**Task details**
On the basis of the records below, report how many lines contain the word "layout". Nothing else should be given.
##### Data shown
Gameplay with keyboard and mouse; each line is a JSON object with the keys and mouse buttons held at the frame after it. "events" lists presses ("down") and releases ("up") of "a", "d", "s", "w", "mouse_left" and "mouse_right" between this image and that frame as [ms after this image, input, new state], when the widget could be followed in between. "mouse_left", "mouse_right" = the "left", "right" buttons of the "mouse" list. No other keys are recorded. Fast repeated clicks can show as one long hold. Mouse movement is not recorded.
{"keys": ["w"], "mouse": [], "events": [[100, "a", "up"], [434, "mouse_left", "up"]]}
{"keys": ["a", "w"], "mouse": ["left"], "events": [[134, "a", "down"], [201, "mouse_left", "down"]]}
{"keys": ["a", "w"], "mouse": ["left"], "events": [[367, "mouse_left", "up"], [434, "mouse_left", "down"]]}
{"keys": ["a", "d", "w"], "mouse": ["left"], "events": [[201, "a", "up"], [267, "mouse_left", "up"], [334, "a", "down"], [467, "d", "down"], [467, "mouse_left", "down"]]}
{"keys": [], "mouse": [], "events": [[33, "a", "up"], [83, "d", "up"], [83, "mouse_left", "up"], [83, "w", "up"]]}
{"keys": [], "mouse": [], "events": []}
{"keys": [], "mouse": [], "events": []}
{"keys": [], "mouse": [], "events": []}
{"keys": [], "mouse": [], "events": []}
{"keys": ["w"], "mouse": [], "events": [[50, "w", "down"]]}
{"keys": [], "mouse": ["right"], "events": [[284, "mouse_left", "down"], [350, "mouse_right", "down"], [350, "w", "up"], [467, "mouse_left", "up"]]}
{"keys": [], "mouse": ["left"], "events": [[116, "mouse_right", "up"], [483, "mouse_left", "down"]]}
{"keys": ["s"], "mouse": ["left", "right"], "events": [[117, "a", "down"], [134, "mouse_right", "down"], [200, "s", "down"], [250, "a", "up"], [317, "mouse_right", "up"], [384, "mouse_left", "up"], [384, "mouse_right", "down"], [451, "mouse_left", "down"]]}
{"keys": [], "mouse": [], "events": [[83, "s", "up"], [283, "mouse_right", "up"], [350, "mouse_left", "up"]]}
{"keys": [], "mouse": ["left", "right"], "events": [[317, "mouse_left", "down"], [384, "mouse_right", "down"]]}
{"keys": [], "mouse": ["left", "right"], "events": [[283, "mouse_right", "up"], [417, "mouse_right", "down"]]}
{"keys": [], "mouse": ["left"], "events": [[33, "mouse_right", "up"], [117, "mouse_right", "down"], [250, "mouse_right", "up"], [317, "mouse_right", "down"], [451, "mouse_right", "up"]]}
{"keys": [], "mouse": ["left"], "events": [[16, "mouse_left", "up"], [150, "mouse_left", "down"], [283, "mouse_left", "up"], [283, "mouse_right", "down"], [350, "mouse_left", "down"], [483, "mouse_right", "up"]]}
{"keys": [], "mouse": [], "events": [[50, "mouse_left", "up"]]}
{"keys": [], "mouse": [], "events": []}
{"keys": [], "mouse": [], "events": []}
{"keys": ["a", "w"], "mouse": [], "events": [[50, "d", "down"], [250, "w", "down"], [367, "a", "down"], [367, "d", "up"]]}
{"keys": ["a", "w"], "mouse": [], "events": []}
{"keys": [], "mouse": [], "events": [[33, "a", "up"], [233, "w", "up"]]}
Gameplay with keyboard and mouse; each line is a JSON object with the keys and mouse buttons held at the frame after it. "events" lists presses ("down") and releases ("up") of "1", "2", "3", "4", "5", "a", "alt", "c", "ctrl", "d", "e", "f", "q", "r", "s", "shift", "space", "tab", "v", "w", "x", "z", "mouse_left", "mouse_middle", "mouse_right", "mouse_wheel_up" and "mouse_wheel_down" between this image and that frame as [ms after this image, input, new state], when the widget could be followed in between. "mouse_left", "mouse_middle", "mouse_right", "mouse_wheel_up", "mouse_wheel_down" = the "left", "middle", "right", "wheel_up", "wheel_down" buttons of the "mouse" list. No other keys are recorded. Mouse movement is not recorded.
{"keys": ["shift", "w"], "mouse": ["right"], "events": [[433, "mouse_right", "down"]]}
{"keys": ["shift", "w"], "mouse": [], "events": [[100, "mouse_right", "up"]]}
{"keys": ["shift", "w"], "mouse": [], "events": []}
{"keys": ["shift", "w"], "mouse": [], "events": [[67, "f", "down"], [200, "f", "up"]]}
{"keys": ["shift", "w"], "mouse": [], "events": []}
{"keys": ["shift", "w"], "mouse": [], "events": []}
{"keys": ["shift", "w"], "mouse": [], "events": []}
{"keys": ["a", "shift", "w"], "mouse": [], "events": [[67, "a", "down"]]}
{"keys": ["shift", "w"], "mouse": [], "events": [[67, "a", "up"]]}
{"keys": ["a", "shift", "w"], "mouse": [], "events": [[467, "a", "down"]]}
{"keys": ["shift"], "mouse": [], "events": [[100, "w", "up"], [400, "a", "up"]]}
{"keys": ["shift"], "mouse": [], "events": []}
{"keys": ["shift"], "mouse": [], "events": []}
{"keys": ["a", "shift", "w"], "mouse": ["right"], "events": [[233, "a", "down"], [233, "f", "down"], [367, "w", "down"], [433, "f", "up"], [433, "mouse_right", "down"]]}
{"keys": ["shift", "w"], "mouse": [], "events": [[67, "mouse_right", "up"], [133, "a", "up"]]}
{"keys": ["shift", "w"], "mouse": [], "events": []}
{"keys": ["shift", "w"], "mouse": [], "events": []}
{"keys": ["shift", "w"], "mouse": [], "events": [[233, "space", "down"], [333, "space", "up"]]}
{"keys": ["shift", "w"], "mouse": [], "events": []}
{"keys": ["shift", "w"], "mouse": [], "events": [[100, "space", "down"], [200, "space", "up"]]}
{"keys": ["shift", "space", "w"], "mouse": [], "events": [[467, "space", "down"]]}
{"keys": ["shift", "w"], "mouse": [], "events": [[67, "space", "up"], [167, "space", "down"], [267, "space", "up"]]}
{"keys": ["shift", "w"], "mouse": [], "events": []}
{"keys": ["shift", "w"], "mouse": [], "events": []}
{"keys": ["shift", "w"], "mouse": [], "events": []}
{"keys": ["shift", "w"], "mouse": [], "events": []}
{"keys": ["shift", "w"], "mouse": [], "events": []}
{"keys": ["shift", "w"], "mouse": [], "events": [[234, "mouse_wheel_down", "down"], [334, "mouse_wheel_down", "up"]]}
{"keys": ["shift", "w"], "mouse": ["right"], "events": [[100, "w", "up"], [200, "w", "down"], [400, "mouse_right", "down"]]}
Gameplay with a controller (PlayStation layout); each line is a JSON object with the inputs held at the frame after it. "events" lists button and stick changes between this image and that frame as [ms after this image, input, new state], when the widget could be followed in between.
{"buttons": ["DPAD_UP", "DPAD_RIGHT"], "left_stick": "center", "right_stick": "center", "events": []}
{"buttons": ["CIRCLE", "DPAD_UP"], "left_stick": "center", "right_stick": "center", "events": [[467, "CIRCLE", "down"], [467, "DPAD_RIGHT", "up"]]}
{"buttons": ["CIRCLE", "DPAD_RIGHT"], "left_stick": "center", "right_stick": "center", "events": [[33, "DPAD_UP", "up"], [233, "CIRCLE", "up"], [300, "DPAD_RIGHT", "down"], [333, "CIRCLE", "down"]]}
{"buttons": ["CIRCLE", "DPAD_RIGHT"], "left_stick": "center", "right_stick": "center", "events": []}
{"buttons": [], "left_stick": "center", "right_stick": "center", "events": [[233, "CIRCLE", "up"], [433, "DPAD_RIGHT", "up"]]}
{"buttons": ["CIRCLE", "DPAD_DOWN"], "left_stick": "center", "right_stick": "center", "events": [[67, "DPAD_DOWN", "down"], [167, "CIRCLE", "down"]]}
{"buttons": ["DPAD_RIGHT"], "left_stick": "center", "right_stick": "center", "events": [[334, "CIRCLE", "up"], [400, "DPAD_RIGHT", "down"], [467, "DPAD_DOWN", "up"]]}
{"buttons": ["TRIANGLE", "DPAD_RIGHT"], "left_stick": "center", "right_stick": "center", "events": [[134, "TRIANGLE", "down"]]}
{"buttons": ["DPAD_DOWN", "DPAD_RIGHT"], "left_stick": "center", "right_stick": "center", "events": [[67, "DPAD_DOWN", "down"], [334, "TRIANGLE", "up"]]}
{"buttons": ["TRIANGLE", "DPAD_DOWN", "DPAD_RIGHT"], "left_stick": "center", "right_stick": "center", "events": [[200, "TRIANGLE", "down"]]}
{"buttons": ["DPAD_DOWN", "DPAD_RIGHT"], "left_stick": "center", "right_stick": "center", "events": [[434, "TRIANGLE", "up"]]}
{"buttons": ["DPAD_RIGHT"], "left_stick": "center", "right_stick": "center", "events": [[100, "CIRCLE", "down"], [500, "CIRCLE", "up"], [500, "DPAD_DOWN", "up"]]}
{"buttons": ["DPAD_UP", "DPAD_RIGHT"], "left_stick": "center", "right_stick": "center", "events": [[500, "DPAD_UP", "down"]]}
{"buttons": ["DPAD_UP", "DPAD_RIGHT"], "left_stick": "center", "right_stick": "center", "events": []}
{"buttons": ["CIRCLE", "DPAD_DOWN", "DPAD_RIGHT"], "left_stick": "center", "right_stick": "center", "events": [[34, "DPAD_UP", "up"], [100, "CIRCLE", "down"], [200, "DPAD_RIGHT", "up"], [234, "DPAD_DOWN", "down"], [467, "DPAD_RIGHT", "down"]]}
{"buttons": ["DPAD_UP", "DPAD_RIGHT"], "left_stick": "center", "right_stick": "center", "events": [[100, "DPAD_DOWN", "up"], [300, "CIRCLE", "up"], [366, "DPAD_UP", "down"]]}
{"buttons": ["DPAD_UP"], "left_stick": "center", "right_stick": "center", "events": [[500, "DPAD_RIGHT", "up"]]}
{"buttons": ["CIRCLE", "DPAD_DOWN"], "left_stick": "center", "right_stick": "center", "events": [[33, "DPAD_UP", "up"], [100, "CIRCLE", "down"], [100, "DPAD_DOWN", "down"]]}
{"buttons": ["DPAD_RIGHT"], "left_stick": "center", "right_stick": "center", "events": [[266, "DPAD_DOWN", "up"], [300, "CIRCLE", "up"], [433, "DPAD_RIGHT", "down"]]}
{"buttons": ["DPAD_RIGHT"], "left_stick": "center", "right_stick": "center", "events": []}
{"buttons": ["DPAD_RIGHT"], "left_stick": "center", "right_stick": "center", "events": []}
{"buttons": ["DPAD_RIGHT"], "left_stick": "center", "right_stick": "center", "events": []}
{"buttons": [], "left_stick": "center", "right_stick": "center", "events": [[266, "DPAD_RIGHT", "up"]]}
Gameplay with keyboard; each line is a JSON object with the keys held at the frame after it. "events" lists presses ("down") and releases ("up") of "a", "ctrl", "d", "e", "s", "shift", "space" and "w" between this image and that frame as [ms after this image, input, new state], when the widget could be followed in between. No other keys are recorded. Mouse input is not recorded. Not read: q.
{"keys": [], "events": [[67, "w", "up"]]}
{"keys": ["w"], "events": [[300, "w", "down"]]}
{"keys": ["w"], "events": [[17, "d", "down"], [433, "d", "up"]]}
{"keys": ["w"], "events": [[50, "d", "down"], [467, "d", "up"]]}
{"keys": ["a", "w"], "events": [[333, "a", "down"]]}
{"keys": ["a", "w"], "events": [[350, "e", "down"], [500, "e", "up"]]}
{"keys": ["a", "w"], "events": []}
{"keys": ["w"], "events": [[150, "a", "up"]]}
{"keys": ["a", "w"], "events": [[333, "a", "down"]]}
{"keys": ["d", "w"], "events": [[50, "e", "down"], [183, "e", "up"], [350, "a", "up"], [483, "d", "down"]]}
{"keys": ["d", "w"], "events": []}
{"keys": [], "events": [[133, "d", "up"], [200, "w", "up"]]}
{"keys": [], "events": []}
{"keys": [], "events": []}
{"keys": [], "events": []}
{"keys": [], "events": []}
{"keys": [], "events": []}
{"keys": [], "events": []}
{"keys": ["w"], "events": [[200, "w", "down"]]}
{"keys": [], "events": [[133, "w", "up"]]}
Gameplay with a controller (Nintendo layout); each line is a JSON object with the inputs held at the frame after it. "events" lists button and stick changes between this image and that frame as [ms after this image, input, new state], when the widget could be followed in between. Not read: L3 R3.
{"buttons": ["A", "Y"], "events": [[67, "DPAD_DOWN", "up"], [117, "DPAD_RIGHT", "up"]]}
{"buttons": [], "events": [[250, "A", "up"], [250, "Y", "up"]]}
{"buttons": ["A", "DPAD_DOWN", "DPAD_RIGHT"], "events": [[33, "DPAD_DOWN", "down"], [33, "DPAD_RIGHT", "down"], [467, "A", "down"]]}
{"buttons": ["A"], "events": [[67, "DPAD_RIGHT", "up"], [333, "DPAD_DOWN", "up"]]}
##########
**Answer space**
2